Software
Listing
The following is a selected set of software artifacts I developed or co-developed.
Package | Description | Impact |
Deep CYBERIA | Novel software system to detect, identify, correlate, and visualize sensors beyond network-reachable cyber surface; ORNL research transitioning to Air Force | Deployment package using WireShark, PyShark, Python, gephi, CRViz. |
ExaCorona | Scalable generator of simulated datasets for COVID and similar pandemics, aimed at three dimensions of scalability https://github.com/perumallaks/exacorona | Runs on Linux, MacOS, and Summit Supercomputer. |
MutEnt | Novel mutual entropy computation code for highly scalable and efficient computation of image registration operations for large sized, high volume images. | Runs on CPU and GPU platform (C++, CUDA). Beats the best-known open source implementations available in OpenCV. |
DeepEx | Manager for novel ORNL code for Deep Learning designed for very light software footprint, scaling to large heterogeneous platforms (GPU and multicore CPU), highly portable compiled implementation for high performance. | Runs on supercomputing platforms with GPUs and CPUs (C++, MPI, CUDA – CUDNN, NCCL) Tested on several networks (VGGNet, etc.), and image data sets. |
RBLAS | Reversible version of basic linear algebra subprograms (BLAS) interface and implementation that works over traditional (irreversible) BLAS. | The only available reversible linear algebra library.
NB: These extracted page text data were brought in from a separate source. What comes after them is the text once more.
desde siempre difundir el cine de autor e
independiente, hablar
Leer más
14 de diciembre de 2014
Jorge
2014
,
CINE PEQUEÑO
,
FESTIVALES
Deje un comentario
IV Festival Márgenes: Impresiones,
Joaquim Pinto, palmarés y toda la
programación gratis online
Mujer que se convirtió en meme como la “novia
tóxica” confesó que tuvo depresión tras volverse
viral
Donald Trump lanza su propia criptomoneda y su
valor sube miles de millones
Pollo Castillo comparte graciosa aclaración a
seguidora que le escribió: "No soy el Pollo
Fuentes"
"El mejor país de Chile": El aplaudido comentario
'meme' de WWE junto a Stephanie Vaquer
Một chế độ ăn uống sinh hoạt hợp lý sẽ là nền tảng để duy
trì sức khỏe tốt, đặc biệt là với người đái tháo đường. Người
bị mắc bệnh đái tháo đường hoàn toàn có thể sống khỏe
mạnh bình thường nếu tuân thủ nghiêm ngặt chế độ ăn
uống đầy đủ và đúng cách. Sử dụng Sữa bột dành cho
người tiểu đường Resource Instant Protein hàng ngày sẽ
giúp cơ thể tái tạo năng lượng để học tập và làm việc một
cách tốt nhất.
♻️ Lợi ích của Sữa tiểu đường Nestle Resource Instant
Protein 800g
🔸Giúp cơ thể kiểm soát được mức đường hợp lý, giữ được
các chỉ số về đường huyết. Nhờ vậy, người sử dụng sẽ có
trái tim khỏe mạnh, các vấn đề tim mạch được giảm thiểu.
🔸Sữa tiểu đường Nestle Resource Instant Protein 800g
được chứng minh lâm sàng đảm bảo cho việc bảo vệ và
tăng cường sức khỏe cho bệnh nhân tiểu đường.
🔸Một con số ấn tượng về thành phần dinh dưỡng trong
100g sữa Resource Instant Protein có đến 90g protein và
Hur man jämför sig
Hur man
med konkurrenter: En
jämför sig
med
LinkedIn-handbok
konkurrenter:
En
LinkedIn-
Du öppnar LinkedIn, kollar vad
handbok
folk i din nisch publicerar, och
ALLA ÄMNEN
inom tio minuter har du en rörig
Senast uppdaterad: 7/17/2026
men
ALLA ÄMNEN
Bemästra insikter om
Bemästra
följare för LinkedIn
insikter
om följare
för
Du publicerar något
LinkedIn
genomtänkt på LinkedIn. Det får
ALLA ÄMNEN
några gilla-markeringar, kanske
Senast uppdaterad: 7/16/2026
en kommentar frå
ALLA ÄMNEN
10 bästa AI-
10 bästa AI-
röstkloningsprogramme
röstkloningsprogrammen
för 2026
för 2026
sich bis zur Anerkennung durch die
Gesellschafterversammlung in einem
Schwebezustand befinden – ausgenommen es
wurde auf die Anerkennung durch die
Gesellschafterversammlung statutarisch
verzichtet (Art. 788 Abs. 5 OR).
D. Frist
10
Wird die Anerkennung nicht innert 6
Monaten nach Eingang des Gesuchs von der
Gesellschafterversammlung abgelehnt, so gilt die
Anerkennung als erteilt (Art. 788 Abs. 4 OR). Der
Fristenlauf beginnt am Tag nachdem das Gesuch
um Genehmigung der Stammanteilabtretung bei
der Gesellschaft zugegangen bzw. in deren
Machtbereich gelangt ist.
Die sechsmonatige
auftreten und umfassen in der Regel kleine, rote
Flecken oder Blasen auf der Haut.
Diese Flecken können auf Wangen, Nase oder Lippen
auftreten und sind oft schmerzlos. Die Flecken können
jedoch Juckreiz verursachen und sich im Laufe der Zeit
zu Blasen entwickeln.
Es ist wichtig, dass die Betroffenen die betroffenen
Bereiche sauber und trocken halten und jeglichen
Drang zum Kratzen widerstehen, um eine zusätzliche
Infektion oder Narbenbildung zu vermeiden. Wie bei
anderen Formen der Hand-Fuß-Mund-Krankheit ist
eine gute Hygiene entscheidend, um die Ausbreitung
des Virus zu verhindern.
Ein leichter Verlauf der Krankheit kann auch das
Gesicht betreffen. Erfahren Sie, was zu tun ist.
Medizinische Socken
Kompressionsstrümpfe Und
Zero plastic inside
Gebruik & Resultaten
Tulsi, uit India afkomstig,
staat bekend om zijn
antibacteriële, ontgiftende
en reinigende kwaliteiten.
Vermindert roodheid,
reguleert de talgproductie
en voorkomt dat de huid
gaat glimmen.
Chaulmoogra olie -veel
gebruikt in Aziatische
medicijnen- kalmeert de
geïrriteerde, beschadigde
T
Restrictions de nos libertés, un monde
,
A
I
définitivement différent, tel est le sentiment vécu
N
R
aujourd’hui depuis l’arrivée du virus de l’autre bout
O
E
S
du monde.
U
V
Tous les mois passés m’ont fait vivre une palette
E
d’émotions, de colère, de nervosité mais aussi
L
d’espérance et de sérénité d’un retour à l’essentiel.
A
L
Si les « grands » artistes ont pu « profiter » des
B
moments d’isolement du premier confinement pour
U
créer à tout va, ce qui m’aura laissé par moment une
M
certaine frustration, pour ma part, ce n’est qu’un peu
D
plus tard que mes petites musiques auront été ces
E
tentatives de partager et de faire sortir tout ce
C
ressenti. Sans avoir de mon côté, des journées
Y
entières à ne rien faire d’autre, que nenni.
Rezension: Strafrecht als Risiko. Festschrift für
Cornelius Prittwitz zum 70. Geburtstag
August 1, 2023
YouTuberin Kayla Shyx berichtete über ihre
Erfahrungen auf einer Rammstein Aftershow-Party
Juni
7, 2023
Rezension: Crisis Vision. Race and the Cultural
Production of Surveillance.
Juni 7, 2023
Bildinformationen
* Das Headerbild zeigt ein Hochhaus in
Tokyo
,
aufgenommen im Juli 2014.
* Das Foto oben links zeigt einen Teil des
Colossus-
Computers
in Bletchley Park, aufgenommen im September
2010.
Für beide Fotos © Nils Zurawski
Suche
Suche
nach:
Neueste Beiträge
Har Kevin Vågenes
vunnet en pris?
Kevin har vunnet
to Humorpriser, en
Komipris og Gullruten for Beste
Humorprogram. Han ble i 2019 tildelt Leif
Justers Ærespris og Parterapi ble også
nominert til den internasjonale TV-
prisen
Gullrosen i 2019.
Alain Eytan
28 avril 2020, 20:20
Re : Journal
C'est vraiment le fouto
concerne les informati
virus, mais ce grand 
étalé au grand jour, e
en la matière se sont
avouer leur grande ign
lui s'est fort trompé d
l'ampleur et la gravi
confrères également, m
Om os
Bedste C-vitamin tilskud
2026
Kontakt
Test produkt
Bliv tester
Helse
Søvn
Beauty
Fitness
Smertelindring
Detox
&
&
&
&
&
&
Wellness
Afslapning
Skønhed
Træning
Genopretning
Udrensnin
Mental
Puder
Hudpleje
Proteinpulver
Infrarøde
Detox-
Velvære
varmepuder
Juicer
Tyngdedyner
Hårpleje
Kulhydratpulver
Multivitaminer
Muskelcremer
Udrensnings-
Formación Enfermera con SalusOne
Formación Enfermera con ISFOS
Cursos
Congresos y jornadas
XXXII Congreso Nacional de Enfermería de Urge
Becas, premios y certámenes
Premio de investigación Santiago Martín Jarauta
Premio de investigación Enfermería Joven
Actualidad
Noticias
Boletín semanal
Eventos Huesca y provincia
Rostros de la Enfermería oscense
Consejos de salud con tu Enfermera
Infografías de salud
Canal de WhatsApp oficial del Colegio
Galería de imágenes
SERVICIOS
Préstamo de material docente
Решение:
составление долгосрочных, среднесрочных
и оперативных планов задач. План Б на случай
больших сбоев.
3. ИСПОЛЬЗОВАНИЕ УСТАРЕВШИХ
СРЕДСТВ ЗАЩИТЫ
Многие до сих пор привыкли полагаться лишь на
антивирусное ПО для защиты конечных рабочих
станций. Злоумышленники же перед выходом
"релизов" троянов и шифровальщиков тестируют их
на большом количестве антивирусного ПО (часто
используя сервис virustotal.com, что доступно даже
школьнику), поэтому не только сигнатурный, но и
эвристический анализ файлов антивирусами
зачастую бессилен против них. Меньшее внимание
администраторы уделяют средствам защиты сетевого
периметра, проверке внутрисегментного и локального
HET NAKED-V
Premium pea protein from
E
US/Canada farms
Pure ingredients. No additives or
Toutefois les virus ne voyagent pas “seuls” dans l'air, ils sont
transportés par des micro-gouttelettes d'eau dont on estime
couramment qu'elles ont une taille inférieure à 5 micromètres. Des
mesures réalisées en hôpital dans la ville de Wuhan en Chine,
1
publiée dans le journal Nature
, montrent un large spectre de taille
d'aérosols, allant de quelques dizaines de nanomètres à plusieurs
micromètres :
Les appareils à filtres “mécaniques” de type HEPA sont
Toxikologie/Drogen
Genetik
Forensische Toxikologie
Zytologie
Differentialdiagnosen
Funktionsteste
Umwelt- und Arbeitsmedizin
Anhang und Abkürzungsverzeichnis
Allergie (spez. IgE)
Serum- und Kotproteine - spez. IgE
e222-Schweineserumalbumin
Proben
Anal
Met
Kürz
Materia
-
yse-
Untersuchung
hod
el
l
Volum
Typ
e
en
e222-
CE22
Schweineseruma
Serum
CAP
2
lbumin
Portable across GPUs and CPUs (C, C++, FORTRAN, CUDA) |
μπ (MUPI) | The world’s most scalable simulator of Message Passing Interface (MPI) programs. | Tested on up to 216,000 processor cores of Cray XT5; supports over 227 million virtual tasks |
libSynk | Library for high performance time-synchronized communication on distributed memory platforms; written in C, over sockets, MPI & shared memory. | Employed by most leading distributed network simulators including pdns, DaSSF & GTNetS |
µsik | Novel PDES “micro-kernel”, unifying most existing virtual time-synchronization techniques; written in C++. | Designed for scalable Time Warp as well as conservative synchronization on 216,000 processor core execution. Being applied to large-scale space physics DES models, neurological simulations and others |
TeD | Domain Specific Language and compiler for automated Time Warp-based execution of network models. www.cc.gatech.edu/computing/pads/teddoc.html | Precursor to currently leading parallel/distributed network simulators. Widely disseminated world-wide and well cited in the literature |
FDK | High-performance realization of the Department of Defense High Level Architecture (HLA) Runtime Infrastructure (RTI) www.cc.gatech.edu/computing/pads/fdk.html | Among the very few source-available HLA RTI implementations. Well recognized in HLA community |
PARINO | Parallel/distributed branch-and-cut solver for mixed integer programming (MIP) | Incorporated novel cut sharing and distributed management mechanisms |
Approach
In general, I am a proponent of lean and mean software – that which has as small a footprint as feasible, with as few external dependencies as possible.
I wonder to what extent import
is enabling versus constraining. I also wonder about the disk, memory, computation, and network costs we are paying in the world in return for functionality and reuse from extreme modularization and sharing.